*CONSIGNE 1*
Indiquez si chacune des affirmations suivantes concorde avec le texte sur Jordan Poole, en répondant par oui ou par non et en citant mot pour mot le passage qui tranche : (a) Jordan Poole a commis 3.1 turnovers en 2023 ; (b) son usage percentage le plaçait derrière Tyrese Haliburton ; (c) l’année dernière, 45 % de ses paniers provenaient d’une action individuelle.
*CONSIGNE 2*
Rédigez la suite du texte sur Jordan Poole en reprenant juste après sa dernière phrase.

*TEXTE DE LA PAGE*
Il présente ainsi une rapidité d’exécution et une réactivité élite dans la grande ligue, qui lui permettent de se défaire de ses défenseurs. Cela reste néanmoins encore à polir, car il lui arrive de confondre vitesse et précipitation (3.1 turnovers en 2023), ce qui fait qu’il a un assist-to-usage qui est loin d’être élite (34th percentile).

De par son profil de ball-handler, il est un joueur qui a besoin d’avoir le cuir entre ses mains pour se montrer le plus menaçant possible. Il était le 5e combo guard avec l’usage percentage le plus élevé de la ligue (29,6 %) devant des joueurs tels que Tyrese Haliburton ou Kyrie Irving. 

Même s’il a su s’améliorer sans ballon, en s’inspirant notamment de son coéquipier Stephen Curry, il reste un joueur qui cut assez peu vers le cercle. Il préfère en effet recevoir la gonfle en périphérie avant de prendre une décision. Ce n’est d’ailleurs pas étonnant si 45 % de ses paniers provenaient d’une action individuelle l’année dernière. 

Alors que les Warriors ont développé au fil des années un magnifique jeu collectif fait de nombreux déplacements sans la balle, Jordan Poole est allé à contre-courant. Il privilégiait les actions avec plusieurs dribbles pour faire la différence par lui-même. Il prenait 20,9% de ses tirs après 7 dribbles ou plus, pour une réussite qui laisse à désirer (47,2% à l’effective field goal percentage). 

Une défense qui pose de nombreuses questions

Est-ce que Jordan Poole affichera un jour un niveau défensif suffisant pour ne pas être un poids pour sa team de ce côté du terrain ?

*DONNÉES ENREGISTRÉES*
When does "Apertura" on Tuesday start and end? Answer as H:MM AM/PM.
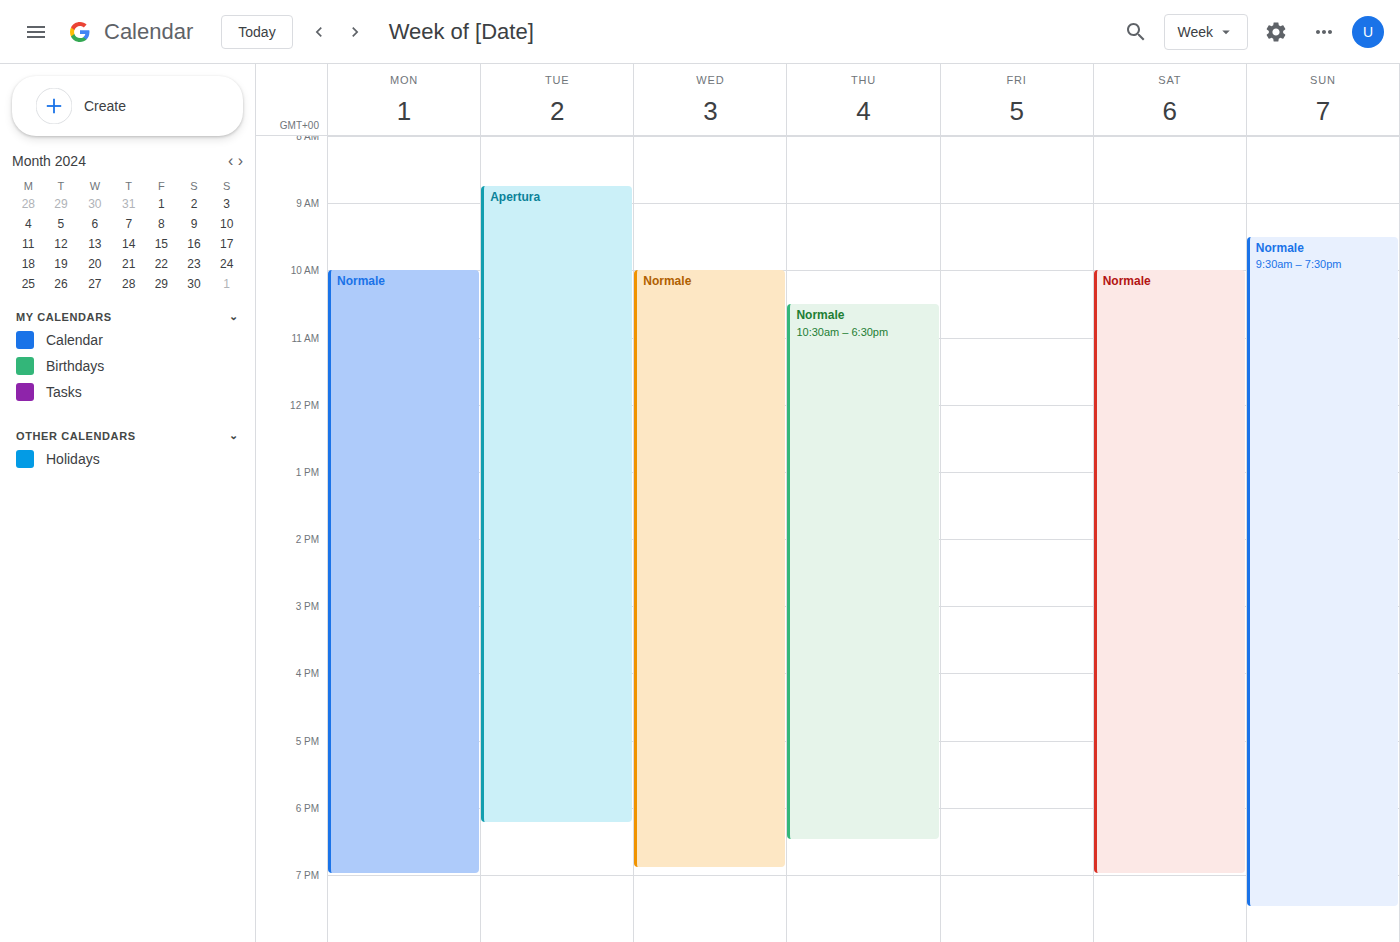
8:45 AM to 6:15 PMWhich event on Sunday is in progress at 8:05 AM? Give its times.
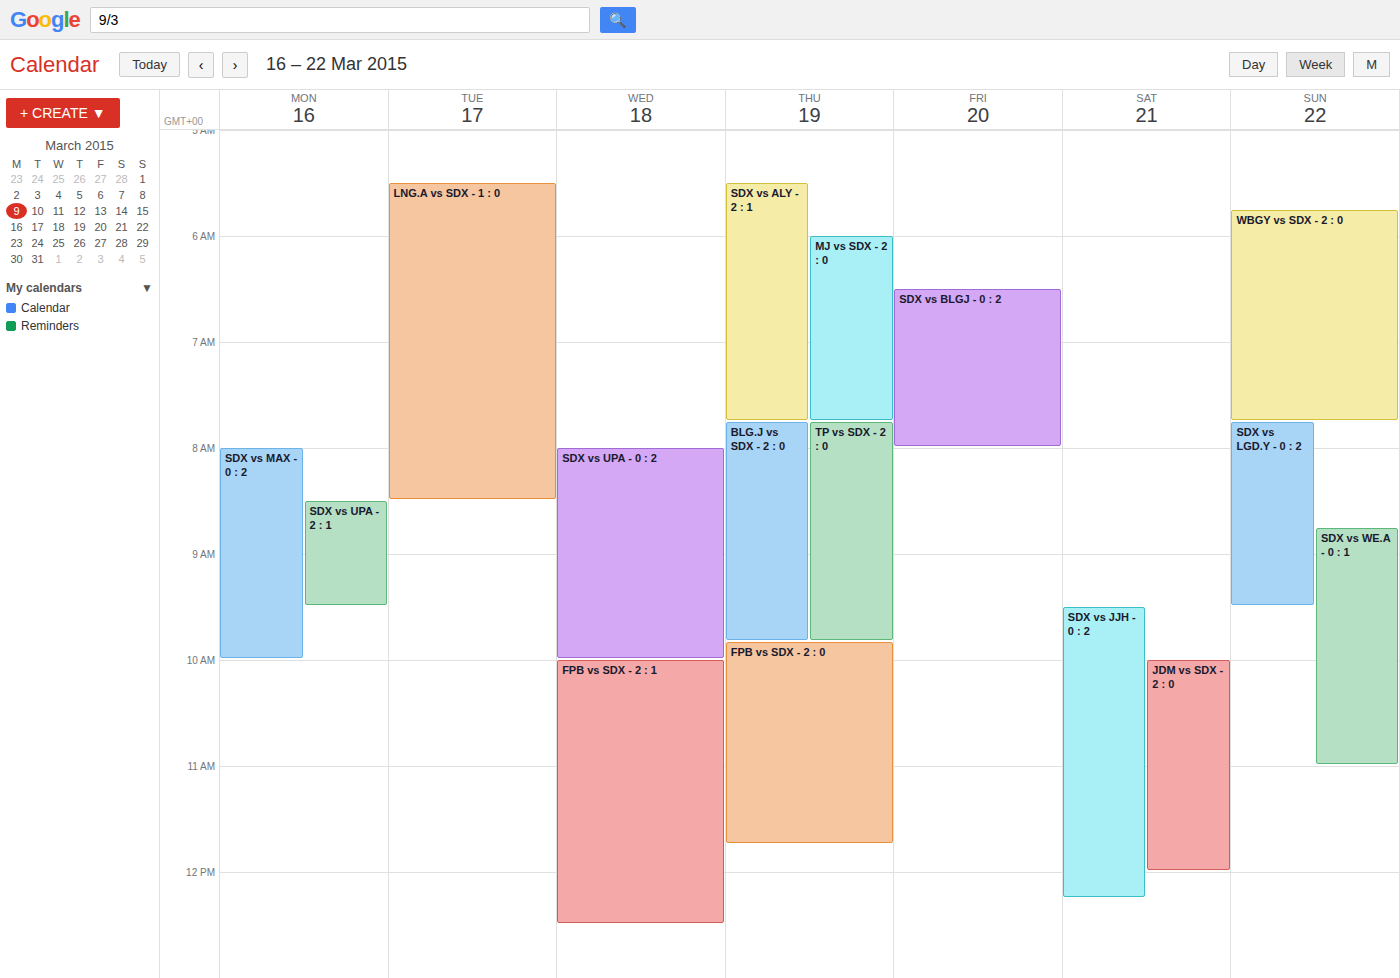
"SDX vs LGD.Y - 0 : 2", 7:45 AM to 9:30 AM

*RÉSULTAT FINAL 1*
(a) Oui : « 3.1 turnovers en 2023 ».
(b) Non : « devant des joueurs tels que Tyrese Haliburton ou Kyrie Irving ».
(c) Oui : « 45 % de ses paniers provenaient d’une action individuelle l’année dernière ».

*RÉSULTAT FINAL 2*
En raison de son physique frêle, il n’a jamais été reconnu pour son habilité à lockdown ses opposants. Il lui arrive régulièrement de se faire cibler par des joueurs plus musclés que lui et qui n’hésitent pas à l’attaquer pour finir proche du cercle. Mais également par des joueurs plus rapides que lui à cause de son centre de gravité élevé qui peut lui faire défaut. 

Étant donné qu’il a de nombreuses responsabilités offensives, il privilégie souvent ce secteur, ce qui signifie qu’il fait moins d’effort en défense. Il lui arrive notamment d’être en retard loin du ballon à cause de son manque de concentration, qui peut donc l’amener à rater quelques rotations. 

Il est en réalité un défenseur « sournois », car il n’a pas peur d’intercepter le ballon quand le joueur adverse s’y attend le moins. Il a ainsi une proportion à tenter de voler la gonfle à son adversaire avec ses mains actives, ce qui peut tout de même présenter de gros risques quand il se rate. 

En raison de ses errements défensifs, Steve Kerr (à gauche) a dû se passer de Jordan Poole, qui n’a été que l’ombre de lui-même (12,0 points à 33,8%). – Photo : Rocky Widner / Getty Images

Cela a donc obligé Steve Kerr à se passer de ses services une fois en playoffs, car il était constamment ciblé par les équipes adverses. Il était un poids trop important pour que ses performances offensives lui permettent de rester sur le terrain (-1,8 de defensive box plus/minus en régulière et -0.6 en playoffs). D’autant plus qu’il ne s’est pas montré à son avantage en attaque (10,3 points à 34,1 %).

Un comportement qui laisse encore à désirer

Jordan Poole est aujourd’hui un joueur ultra-gifté offensivement, mais dont le QI basket peut interroger sur certaines séquences. Il privilégie à certain moment le show à l’efficacité, ce qui explique son manque de régularité au cours de la saison, et même lors d’un seul match. 

Il a réalisé l’année dernière presque autant de matchs à 10 points ou moins (12 rencontres) que de matchs à 30 points ou plus (13 rencontres). Même s’il peut prendre feu à tout moment, il n’est pas le type de joueur qui est capable — pour l’instant — de faire régulièrement basculer le cours d’une rencontre ou d’une série de playoffs quand son équipe va mal.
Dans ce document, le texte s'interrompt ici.